■ Selected extract ■
My Top 5 Tips To Build A Thriving Blog

My Top 5 Tips To Build A Thriving Blog


The most common email I get in my inbox is the one that asks a question about blogging.  “How do I grow?”  “How do I get more followers?”  “How do I network with others?”  There are so many of these questions that it is easier for me to answer via a post instead of responding to each of them individually.  I believe that growth comes for some and not for others.  I do not believe that just any blog can be popular, but I do believe any blog can build a following; and the two are vastly different.  With that said here are 5 tips I focus on  to build a thriving blog:

  1. You must interact.  Unless you are incredibly SEO savvy, you are going to have to spend the majority of your time building your blog with grass-roots tactics.  The way I achieved this was by using tag searches and then going through that feed and reading new pages.  I also spent time reading the pages of those people who decided to follow my page.  I then comment and like as I see fit and try to interact on a real level.  I avoided commenting just to show up in notifications as I think this is a bit fake.  I only comment if I feel compelled to comment.  If not I will always leave a LIKE to show my support of said blogger.

■ Recorded information ■
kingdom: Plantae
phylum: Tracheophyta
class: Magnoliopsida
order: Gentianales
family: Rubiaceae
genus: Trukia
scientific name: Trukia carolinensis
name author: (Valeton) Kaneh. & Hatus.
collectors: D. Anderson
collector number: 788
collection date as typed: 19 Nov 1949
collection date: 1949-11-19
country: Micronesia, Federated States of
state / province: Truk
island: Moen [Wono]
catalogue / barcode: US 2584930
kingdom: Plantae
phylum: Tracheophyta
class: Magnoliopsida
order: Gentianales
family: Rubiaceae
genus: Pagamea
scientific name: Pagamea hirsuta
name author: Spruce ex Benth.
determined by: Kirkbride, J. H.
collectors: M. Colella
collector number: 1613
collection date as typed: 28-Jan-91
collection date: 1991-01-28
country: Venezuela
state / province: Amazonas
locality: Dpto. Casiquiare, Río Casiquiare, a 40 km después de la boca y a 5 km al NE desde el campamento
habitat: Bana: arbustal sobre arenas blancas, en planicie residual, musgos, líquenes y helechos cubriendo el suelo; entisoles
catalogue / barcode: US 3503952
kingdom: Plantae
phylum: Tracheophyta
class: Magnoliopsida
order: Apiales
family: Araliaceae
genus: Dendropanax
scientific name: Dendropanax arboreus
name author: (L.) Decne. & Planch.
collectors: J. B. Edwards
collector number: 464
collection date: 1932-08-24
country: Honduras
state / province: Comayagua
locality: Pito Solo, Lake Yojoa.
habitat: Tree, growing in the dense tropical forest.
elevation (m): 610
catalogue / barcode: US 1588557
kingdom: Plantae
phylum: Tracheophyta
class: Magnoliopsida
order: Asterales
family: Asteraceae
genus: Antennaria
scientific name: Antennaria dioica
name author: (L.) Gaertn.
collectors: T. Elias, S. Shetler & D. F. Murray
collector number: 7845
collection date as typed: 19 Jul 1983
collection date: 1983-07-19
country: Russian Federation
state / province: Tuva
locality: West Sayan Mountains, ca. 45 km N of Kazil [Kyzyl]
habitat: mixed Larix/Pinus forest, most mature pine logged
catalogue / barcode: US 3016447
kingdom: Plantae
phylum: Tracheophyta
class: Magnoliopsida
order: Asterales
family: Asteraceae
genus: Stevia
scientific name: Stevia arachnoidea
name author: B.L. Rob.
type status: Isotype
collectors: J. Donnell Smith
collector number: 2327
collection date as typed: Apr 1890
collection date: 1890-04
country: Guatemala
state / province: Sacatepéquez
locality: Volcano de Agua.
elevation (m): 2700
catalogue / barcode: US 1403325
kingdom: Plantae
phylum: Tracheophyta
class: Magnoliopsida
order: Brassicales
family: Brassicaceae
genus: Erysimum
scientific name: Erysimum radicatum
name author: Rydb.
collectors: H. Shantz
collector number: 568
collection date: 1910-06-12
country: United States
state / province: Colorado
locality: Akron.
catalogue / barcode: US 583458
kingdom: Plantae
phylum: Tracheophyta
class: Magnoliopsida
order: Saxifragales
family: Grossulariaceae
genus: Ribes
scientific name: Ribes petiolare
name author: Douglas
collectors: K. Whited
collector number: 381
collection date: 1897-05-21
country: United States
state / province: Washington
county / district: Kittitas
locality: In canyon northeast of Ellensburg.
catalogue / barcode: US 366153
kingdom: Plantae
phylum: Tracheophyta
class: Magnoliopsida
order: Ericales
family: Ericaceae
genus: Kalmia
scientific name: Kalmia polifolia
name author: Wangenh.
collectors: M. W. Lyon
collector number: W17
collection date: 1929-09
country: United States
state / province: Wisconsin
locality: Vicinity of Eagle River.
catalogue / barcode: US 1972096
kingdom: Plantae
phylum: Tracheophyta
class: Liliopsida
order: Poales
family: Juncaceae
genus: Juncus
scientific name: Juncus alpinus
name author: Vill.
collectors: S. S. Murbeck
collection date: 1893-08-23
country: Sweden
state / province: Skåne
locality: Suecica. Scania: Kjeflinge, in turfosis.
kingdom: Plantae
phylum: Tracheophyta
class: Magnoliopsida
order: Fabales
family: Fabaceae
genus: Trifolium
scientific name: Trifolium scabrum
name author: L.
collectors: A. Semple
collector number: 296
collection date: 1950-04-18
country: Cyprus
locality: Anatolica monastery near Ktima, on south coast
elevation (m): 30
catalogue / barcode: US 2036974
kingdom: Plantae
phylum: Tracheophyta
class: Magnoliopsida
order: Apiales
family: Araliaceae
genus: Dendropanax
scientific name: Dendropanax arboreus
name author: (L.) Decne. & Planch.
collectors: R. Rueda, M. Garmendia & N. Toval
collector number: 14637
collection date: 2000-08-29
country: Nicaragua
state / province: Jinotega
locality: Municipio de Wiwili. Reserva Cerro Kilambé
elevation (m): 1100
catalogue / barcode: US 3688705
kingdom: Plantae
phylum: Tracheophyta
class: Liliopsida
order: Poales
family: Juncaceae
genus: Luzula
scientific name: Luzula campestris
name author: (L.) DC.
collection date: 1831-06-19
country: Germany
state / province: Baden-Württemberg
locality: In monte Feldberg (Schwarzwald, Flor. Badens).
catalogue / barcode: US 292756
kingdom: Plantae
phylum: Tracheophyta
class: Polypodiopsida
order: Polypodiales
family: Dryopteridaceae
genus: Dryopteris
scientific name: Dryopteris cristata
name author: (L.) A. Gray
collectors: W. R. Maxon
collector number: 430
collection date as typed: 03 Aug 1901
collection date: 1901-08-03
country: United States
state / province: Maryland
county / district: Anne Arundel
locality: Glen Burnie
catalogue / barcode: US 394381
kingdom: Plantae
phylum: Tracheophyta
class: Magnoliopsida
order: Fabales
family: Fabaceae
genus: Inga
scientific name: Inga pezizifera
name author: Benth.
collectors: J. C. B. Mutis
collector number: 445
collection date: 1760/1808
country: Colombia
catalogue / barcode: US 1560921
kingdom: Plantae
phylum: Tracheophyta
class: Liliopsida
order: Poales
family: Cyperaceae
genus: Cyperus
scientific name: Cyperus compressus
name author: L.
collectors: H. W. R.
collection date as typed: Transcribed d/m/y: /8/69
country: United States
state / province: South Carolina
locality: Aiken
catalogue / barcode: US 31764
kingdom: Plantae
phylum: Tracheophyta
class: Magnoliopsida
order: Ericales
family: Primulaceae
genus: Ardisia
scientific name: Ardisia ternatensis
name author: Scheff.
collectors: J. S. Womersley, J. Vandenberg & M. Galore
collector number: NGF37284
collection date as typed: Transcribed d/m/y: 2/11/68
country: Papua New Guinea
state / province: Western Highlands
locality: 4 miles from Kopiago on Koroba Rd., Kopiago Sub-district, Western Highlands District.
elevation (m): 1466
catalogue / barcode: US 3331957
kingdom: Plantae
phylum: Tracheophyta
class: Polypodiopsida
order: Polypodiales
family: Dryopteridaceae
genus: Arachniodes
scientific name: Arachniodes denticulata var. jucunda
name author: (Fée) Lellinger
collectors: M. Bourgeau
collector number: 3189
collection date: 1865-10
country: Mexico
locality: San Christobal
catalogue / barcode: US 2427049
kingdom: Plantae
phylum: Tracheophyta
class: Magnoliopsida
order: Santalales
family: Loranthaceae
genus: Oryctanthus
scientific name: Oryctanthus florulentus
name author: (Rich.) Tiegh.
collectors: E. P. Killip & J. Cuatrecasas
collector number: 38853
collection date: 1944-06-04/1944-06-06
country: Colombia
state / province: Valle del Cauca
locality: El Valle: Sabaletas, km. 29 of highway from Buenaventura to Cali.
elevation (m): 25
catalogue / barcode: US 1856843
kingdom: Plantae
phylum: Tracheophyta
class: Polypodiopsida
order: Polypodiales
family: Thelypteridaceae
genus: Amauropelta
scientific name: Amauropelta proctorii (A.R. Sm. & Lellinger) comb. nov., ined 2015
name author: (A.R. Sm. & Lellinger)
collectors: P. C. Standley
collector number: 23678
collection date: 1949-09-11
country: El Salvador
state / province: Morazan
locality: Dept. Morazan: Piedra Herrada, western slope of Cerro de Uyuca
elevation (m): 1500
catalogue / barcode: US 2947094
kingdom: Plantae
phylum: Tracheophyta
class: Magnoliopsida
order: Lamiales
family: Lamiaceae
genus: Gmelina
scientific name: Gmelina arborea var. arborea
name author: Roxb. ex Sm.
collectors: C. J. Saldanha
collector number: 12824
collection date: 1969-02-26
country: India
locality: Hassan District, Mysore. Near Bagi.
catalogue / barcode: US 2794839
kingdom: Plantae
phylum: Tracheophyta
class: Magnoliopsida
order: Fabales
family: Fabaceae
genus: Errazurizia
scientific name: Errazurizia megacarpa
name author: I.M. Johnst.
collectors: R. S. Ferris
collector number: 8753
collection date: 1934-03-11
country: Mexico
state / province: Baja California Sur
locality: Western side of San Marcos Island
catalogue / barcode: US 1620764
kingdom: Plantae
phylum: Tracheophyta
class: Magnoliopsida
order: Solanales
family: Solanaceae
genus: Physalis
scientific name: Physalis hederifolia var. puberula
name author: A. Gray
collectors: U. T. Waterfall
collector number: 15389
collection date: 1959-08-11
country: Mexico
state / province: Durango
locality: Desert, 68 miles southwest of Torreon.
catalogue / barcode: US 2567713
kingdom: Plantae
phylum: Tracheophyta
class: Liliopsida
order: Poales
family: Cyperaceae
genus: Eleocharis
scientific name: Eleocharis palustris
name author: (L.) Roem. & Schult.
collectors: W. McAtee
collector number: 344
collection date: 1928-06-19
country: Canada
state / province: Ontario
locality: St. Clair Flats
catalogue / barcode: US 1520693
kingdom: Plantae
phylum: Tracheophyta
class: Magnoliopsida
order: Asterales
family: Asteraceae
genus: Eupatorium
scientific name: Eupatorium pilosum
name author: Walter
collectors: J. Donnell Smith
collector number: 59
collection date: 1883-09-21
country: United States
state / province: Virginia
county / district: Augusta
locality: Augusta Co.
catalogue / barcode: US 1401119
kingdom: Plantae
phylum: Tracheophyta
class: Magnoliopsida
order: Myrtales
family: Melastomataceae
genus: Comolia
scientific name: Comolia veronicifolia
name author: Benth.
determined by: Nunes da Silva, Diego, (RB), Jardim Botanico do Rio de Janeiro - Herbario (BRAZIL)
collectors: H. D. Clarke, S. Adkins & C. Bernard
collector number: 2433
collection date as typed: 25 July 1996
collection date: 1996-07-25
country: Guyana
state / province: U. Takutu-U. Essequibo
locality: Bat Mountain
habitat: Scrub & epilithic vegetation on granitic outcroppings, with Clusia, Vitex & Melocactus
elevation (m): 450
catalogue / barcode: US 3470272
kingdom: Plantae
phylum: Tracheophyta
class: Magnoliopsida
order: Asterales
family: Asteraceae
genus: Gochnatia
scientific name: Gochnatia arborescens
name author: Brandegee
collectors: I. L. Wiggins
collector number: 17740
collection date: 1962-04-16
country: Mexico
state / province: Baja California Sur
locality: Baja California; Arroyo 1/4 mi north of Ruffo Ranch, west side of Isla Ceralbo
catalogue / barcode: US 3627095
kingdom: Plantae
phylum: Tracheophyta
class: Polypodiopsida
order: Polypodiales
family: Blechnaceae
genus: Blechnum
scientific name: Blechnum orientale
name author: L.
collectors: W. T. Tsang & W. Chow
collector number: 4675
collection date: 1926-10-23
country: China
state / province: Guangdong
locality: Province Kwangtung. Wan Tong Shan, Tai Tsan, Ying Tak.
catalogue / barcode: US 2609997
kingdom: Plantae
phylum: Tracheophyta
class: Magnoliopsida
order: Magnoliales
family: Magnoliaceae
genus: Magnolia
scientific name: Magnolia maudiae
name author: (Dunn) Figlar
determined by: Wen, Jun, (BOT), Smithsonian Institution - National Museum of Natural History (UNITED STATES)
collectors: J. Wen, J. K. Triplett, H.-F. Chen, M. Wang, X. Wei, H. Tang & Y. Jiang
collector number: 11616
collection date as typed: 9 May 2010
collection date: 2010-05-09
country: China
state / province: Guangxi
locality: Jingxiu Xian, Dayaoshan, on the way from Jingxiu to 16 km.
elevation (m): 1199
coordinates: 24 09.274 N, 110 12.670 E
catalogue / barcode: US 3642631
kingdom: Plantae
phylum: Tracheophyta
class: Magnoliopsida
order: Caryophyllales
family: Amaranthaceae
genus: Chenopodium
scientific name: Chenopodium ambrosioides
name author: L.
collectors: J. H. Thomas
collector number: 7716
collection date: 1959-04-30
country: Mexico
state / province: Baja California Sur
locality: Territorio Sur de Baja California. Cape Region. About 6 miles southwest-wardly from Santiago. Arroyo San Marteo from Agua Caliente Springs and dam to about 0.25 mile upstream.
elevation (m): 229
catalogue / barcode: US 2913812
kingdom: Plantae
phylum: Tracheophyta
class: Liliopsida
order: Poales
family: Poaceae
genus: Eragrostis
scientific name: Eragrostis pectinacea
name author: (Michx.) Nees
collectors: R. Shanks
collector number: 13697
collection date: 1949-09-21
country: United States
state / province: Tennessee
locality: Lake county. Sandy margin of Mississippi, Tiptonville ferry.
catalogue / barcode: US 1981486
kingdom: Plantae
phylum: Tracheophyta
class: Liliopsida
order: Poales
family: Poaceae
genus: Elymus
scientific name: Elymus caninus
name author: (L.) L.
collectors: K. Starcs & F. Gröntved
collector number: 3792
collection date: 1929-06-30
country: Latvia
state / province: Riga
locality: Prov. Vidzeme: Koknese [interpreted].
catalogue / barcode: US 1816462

■ Work instructions ■
**a)** In the blogging tips post, how did the writer find new pages to read and comment on?
**b)** Write the next part of the blogging tips post, picking up right after its last sentence.

■ Exercise responses ■
**a)** By using tag searches and reading new pages in that feed.

**b)**
  2. Build a community.  When I started seeing my numbers grow it was because I began focusing on building a network of blog friends who cared about the same types of things of which I cared.  They didn’t have to think like me, but they definitely had to share some common bond with me.  To date that bond has been twofold: multiple sclerosis/chronic pain suffers and/or inquisitive people who enjoy getting inspired.  One of my most popular posts day in and day out is the Let Me Ask You a Question post.  When you surround yourself with people who believe what it is that you believe, now you are building a community.  After all, why should anyone care?  When you tap in to getting people to care, half the battle is over.  Next all you have to do is give the a reason to want to return.  Make sense?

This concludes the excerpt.